The corners of his lips pulled up a fraction of an inch, softening his expression just a touch. “And you haven’t?”

“I don’t even know you.”

“Oh, but I imagine you want to.” He sounded so very confident.

Could he really read her so easily? Of course, he couldn’t. All the ladies at the ball had been fawning over him. Why shouldn’t he believe she would want him as well?

“You are too sure of yourself,” she scolded.

“And you are unhappy in your life.”

How could he—?
No one had ever guessed the truth she’d worked so hard to keep hidden in her heart. Only Lord Duncan knew of the restlessness that lurked deep inside her, and only because she’d taken him into her confidence.

“This place isn’t for you,” Carew said. “You are happier in the country, away from the glitter and noise of the city, is that not true?”

It was
. But she didn’t dare admit it. Especially not to a stranger.

“You flatter yourself and overstep your bounds. You don’t know me.” She started to move back toward the ballroom.

He caught her arm. His heat easily penetrated her gown’s fabric and spread through her body. “I know more about you than I daresay you know about yourself.” He smiled then, a disarming and altogether depreciating grin. “And yet, I don’t wish to spar with you.” His gaze narrowed as he considered her more carefully. “I wonder… What can I do to win a smile from those pretty lips?”

He released her arm and tapped his temple as if trying to puzzle out a tough riddle.

She tamped down an urge to rub away the sudden shock of cold resulting from the absence of his heated touch. She didn’t want him, or any man, touching her.

“I don’t—” she started to protest.

“I believe you wish to prove to me...and yourself...that I am nothing to you. Is that not correct?”

Yes, it was true. She didn’t want to be attracted to any man, especially not this man who could so easily muddle her mind when she most needed her wits. And she certainly didn’t approve of the warmth spreading through her belly just because he was looking at her, and only her. But oh, she dearly wanted him to stay on the portico with her and simply soak in the cool night air while bathing in the healing glow of the moonlight...
with him
.

Which was ridiculous. She certainly did not approve of the mysterious Lord Carew
or
of her own unhealthy fascination with him.
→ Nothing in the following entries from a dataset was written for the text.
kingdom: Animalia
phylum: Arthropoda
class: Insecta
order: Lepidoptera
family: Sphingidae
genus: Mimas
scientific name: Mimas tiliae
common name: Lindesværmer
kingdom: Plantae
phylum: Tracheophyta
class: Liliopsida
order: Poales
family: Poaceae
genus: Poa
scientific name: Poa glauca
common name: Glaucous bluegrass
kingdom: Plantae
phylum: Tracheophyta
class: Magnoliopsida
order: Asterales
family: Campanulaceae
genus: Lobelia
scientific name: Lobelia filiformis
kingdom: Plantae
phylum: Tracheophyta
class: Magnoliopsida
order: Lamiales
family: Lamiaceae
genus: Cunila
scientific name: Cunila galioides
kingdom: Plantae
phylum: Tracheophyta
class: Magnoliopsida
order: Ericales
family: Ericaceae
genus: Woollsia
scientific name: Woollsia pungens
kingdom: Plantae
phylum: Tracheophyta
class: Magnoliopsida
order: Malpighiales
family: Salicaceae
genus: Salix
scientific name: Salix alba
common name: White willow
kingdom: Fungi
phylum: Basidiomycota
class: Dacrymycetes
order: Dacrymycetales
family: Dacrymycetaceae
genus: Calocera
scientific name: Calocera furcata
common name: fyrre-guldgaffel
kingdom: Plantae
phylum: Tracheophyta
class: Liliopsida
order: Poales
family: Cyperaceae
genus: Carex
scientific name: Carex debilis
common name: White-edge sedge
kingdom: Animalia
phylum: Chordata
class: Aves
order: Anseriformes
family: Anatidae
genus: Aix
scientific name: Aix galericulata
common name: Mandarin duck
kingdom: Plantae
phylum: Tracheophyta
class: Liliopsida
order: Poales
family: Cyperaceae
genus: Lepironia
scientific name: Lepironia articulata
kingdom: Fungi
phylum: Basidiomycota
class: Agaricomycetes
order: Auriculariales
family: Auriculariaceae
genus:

Let Carew attract some other unwise maiden like a moth to a flame. Love only brought heartache for the woman because men, blast their handsome eyes, only ever desired power and money—two things that held very little value in Lia’s estimation.

Oh, botheration! Perhaps Lord Duncan was right. Perhaps she did make herself miserable by thinking too much. How wonderful it would be to lean in just a little closer, to let his lips brush against hers, to know what it would be like to mindlessly give oneself to another. What would it be like? How freeing…?

“What? No protests? Splendid, my lady. Let the game begin. Come. Prove you have no feelings for me. Prove to me you are more clever and more heartless than I.”

He took her hand and led her not toward the glittering ballroom but down the stone steps and deep into the cool shadows of the garden.

How dare he? He was arrogant and too much in command of himself and everyone around him. She wasn’t his to order about. She had a mind to—

He picked up speed as he led her in a merry chase. They dashed around a potted topiary. The stone pavers sped by under their feet. It felt wonderful to forget herself and simply run under the bright moon like a hoyden. Lia laughed despite herself.

He stopped in the middle of the path and turned her toward him, his hands on her shoulders. He took a moment to catch his breath. Lia felt a more than a little breathless herself. Her heart pounded with life in her chest, and all because she took this reckless sprint away from the crush in the ballroom.